What is needed:
Please say whether each of these statements agrees with the text on gender dysphoria and puberty blockers, answering yes or no and quoting the words of the text that decide it. 1. Insomnia is listed among the short-term side effects of puberty blockers. 2. Research on the long-term effects of puberty blockers on fertility is extensive. 3. The 2025 review in Frontiers in Endocrinology found that the long-term physical safety of puberty blockers is established.

--- Text segment ---

Medical, scientific, and governmental organizations have opposed conversion therapy, defined as treatment viewing gender nonconformity as pathological and something to be changed, instead supporting approaches that affirm children's diverse gender identities. People are more likely to keep having gender dysphoria the more intense their gender dysphoria, cross-gendered behavior, and verbal identification with the desired/experienced gender are (i.e. stating that they are a different gender rather than wish to be a different gender).

Professionals who treat gender dysphoria in children sometimes prescribe puberty blockers to delay the onset of puberty until a child is believed to be old enough to make an informed decision on whether hormonal or surgical gender reassignment is in their best interest. Short-term side effects of puberty blockers include headaches, fatigue, insomnia, muscle aches and changes in breast tissue, mood, and weight. Research on the long-term effects on brain development, cognitive function, fertility, and sexual function is limited.

A review published in Child and Adolescent Mental Health found that puberty blockers are reversible, and that they are associated with positive outcomes such as decreased suicidality in adulthood, improved affect and psychological functioning, and improved social life. A later review from 2025, published in Frontiers in Endocrinology, found that puberty blockers "significantly improve" mental health, albeit long-term physical safety outcomes remain uncertain.

According to the American Psychiatric Association, "Due to the dynamic nature of puberty development, lack of gender-affirming interventions (i.e. social, psychological, and medical) is not a neutral decision; youth often experience worsening dysphoria and negative impact on mental health as the incongruent and unwanted puberty progresses. Trans-affirming treatment, such as the use of puberty suppression, is associated with the relief of emotional distress, and notable gains in psychosocial and emotional development, in trans and gender diverse youth".

--- Stored data ---

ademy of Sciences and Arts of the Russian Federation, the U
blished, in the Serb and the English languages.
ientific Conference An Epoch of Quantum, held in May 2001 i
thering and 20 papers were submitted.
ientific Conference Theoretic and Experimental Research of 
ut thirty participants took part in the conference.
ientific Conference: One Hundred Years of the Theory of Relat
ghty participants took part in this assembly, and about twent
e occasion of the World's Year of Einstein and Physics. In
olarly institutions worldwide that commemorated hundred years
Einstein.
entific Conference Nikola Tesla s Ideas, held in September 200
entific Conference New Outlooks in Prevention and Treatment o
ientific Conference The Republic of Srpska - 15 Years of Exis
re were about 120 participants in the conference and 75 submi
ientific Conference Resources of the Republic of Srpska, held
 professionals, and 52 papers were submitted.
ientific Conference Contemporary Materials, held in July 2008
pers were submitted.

---

Solution for this task:
1. Yes: "Short-term side effects of puberty blockers include headaches, fatigue, insomnia, muscle aches and changes in breast tissue, mood, and weight."
2. No: "Research on the long-term effects on brain development, cognitive function, fertility, and sexual function is limited."
3. No: "albeit long-term physical safety outcomes remain uncertain."